Thursday, July 30, 2009

So we're the majority, now what?

Now that it's official that there is no money allocated to abstinence-only sex education, reproductive health advocates are firmly in the majority. Two articles that came up on my news alert email show contrasting approaches.

The first criticizes the National Campaign to Prevent Teen and Unplanned Pregnancy, which is a moderate organization that summarizes research on which sex ed programs are effective. They don't rule out that there might exist abstinence-only programs that work, but they say simply that there's no evidence that they work, and that moderation is why almost everyone trusts them.
This article doesn't see that moderation as quite so benign, saying they are not much better than the abstinence-only camp, calling them sex negative and saying they engage in "slut shaming", and that relationships don't turn out better if you wait to have sex until the 50th date instead of the 1st. That last question is an interesting one; as far as I know, there's no academic research on it, but I'd love to see the grant entitled, "Maximizing romantic returns: An investigation of the optimal time in a dating relationship until young women should put out." (Naturally to avoid confounding, the project would need to use matched sampling.)

The second articletalks about how complicated young women's sexualities are now, perhaps summarized as too much information without enough knowledge and wisdom. Women who initiate sex early do so under coercion, even without actual coercion many adolescent women don't feel comfortable saying no, and that when they say yes it is hesitant; she puts this well, so I will quote her:

The "yes" to sex and sexuality I hear young women often express sounds like the way many of us who took other languages in high school and trying to speak them in the country of their origin in our later years. Like asking with a feigned confidence where the drivel is when we wanted to ask where the bathroom was.

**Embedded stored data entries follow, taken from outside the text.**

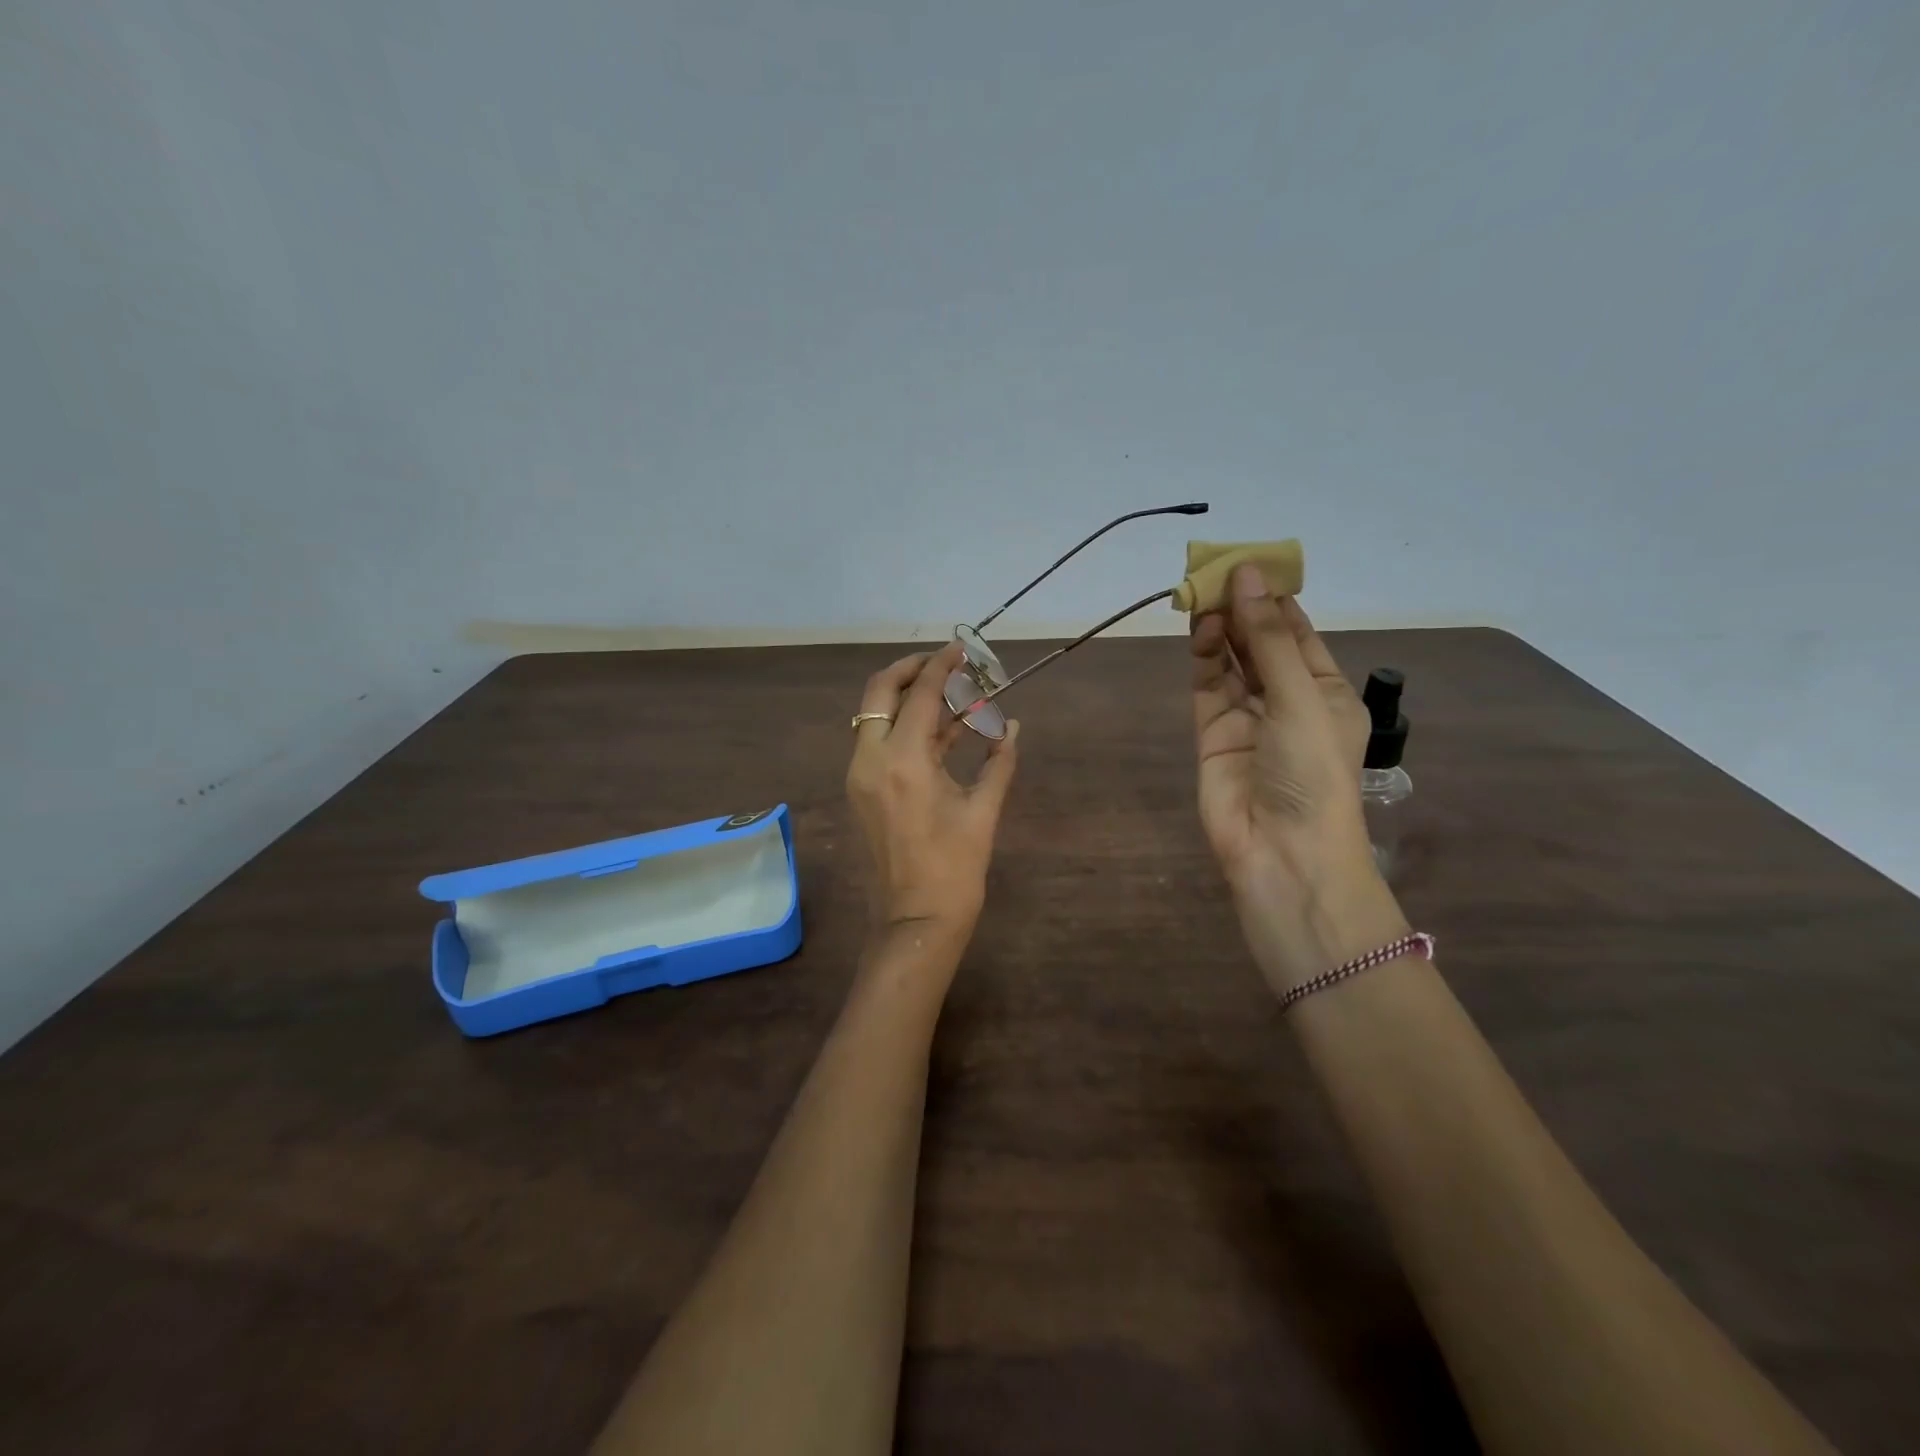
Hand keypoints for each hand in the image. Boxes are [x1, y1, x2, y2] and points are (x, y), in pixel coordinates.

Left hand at [846, 641, 1020, 955]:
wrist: (915, 920)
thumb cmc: (955, 869)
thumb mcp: (983, 811)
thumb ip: (998, 761)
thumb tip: (1012, 725)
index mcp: (903, 761)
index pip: (921, 695)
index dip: (943, 666)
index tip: (961, 649)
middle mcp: (871, 760)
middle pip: (880, 692)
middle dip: (910, 670)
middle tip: (944, 664)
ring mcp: (859, 776)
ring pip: (875, 716)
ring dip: (907, 699)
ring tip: (950, 695)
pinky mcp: (860, 791)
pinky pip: (877, 742)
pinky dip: (903, 728)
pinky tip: (939, 730)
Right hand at [1190, 565, 1404, 990]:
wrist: (1282, 853)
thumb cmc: (1312, 772)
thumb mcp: (1300, 697)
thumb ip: (1268, 639)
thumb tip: (1247, 576)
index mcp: (1326, 692)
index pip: (1298, 634)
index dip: (1276, 598)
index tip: (1251, 563)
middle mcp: (1286, 701)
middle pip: (1261, 643)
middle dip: (1242, 608)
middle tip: (1216, 569)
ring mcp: (1247, 718)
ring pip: (1231, 661)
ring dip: (1221, 626)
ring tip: (1203, 590)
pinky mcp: (1211, 733)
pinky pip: (1208, 685)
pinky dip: (1203, 655)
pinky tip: (1199, 624)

BGLT culture is more available to BGLT teens, yet only in certain places; women's bisexuality is accepted only as men's entertainment; and transgendered teens feel pressure to transition young, before age 18. Uniquely, she also emphasizes that teens' relative lack of responsibility compared to past generations (e.g., delays in moving out and getting a job) does not prepare them to take responsibility for their sexualities when the stakes are higher. Overall a fantastic summary: lots of questions, few answers other than the suggestion of communicating to teens that we understand that things are complicated.

When reproductive health advocates are in the minority, we show the status quo's failures. Even if it were right, the first article is not constructive; engaging in such divisiveness is a waste of a valuable opportunity to improve the situation. By contrast, the second article is constructive by laying out current problems of teen sexality in all their complexity. Now to move on to address them.